相棒の世界





少年は鷹目という名前だった。



本当の名前は無いらしい。




鷹目は俺の3歳年上の12歳だったが、背の高さは俺と少ししか変わらず、肌の色は俺より白かった。




そして頭の上にはーーー



いつも大きなシルクハットをのせていた。







ーーー鷹目は特殊な体だった。



ハカゼから聞いたところ、彼は体内の半分以上の力が目に集中しており、誰よりも視力がいい代わりに体はとてつもなく病弱だった。

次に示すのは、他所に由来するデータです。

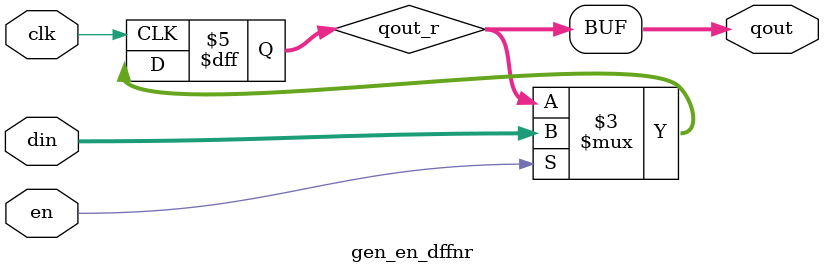
<source format=v>

module gen_pipe_dff 
#(
    parameter DW = 32,
    parameter RstEnable = 1'b0
)(
    input   wire    clk,
    input   wire    rst_n,
    input   wire    hold_en,

    input   wire    [DW-1:0]    def_val,
    input   wire    [DW-1:0]    din,
    output  wire    [DW-1:0]    qout
);

    reg[DW-1:0] qout_r;

    always @(posedge clk) begin
        if ((rst_n == RstEnable) | hold_en) begin
            qout_r <= def_val;
        end else begin
            qout_r <= din;
        end
    end

    assign qout = qout_r;

endmodule

//复位后输出为0的触发器
module gen_rst_0_dff 
#(
    parameter DW = 32,
    parameter RstEnable = 1'b0
)(
    input   wire    clk,
    input   wire    rst_n,

    input   wire    [DW-1:0]    din,
    output  wire    [DW-1:0]    qout
);

    reg[DW-1:0] qout_r;

    always @(posedge clk) begin
        if (rst_n == RstEnable) begin
            qout_r <= {DW{1'b0}};
        end else begin
            qout_r <= din;
        end
    end

    assign qout = qout_r;

endmodule

//复位后输出为1的触发器
module gen_rst_1_dff 
#(
    parameter DW = 32,
    parameter RstEnable = 1'b0
)(
    input   wire    clk,
    input   wire    rst_n,

    input   wire    [DW-1:0]    din,
    output  wire    [DW-1:0]    qout
);

    reg[DW-1:0] qout_r;

    always @(posedge clk) begin
        if (rst_n == RstEnable) begin
            qout_r <= {DW{1'b1}};
        end else begin
            qout_r <= din;
        end
    end

    assign qout = qout_r;

endmodule

//复位后输出为默认值的触发器
module gen_rst_def_dff 
#(
    parameter DW = 32,
    parameter RstEnable = 1'b0
)(
    input   wire    clk,
    input   wire    rst_n,
    input   wire    [DW-1:0]    def_val,

    input   wire    [DW-1:0]    din,
    output  wire    [DW-1:0]    qout
);

    reg[DW-1:0] qout_r;

    always @(posedge clk) begin
        if (rst_n == RstEnable) begin
            qout_r <= def_val;
        end else begin
            qout_r <= din;
        end
    end

    assign qout = qout_r;

endmodule

//带使能端、复位后输出为0的触发器
module gen_rst_en_0_dff 
#(
    parameter DW = 32,
    parameter RstEnable = 1'b0
)(
    input   wire    clk,
    input   wire    rst_n,
    input   wire    en,

    input   wire    [DW-1:0]    din,
    output  wire    [DW-1:0]    qout
);

    reg[DW-1:0] qout_r;

    always @(posedge clk) begin
        if (rst_n == RstEnable) begin
            qout_r <= {DW{1'b0}};
        end else if(en == 1'b1) begin
            qout_r <= din;
        end
    end

    assign qout = qout_r;

endmodule

//带使能端、复位后输出为0的触发器
module gen_en_dff 
#(
    parameter DW = 32,
    parameter RstEnable = 1'b0
)(
    input   wire    clk,
    input   wire    rst_n,

    input   wire    en,
    input   wire    [DW-1:0]    din,
    output  wire    [DW-1:0]    qout

);

    reg[DW-1:0] qout_r;

    always @(posedge clk or negedge rst_n) begin
        if (!rst_n) begin
            qout_r <= {DW{1'b0}};
        end else if(en == 1'b1) begin
            qout_r <= din;
        end
    end

    assign qout = qout_r;

endmodule

//带使能端、没有复位的触发器
module gen_en_dffnr 
#(
    parameter DW = 32,
    parameter RstEnable = 1'b0
)(

    input   wire    clk,

    input   wire    en,
    input   wire    [DW-1:0]    din,
    output  wire    [DW-1:0]    qout

);

    reg[DW-1:0] qout_r;

    always @(posedge clk) begin
        if (en == 1'b1) begin
            qout_r <= din;
        end
    end

    assign qout = qout_r;

endmodule



</source>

特に心臓は弱く、少し体を動かしただけで息が上がってしまうような体質だった。









「あの…鷹目さん…?」



「………」




鷹目は俺が話しかけても全部無視し、その代わりに鋭い目つきで俺を睨みつけてきた。




「ひっ…」



「………」






俺はその度に落ち込んでは、ハカゼの胸に顔を埋めて泣いた。




「俺…グスッ…絶対嫌われているんだぁぁ…」



「はっはっは!
何てことで泣いてるんだい、シルブ。
お前は心が綺麗なんだねぇ…」





しかし泣いたとは言えど、俺は鷹目に何度も話しかけ続けた。




おそらくーーー



その頃から俺は、鷹目を兄さんのような存在として見ていたのかもしれない。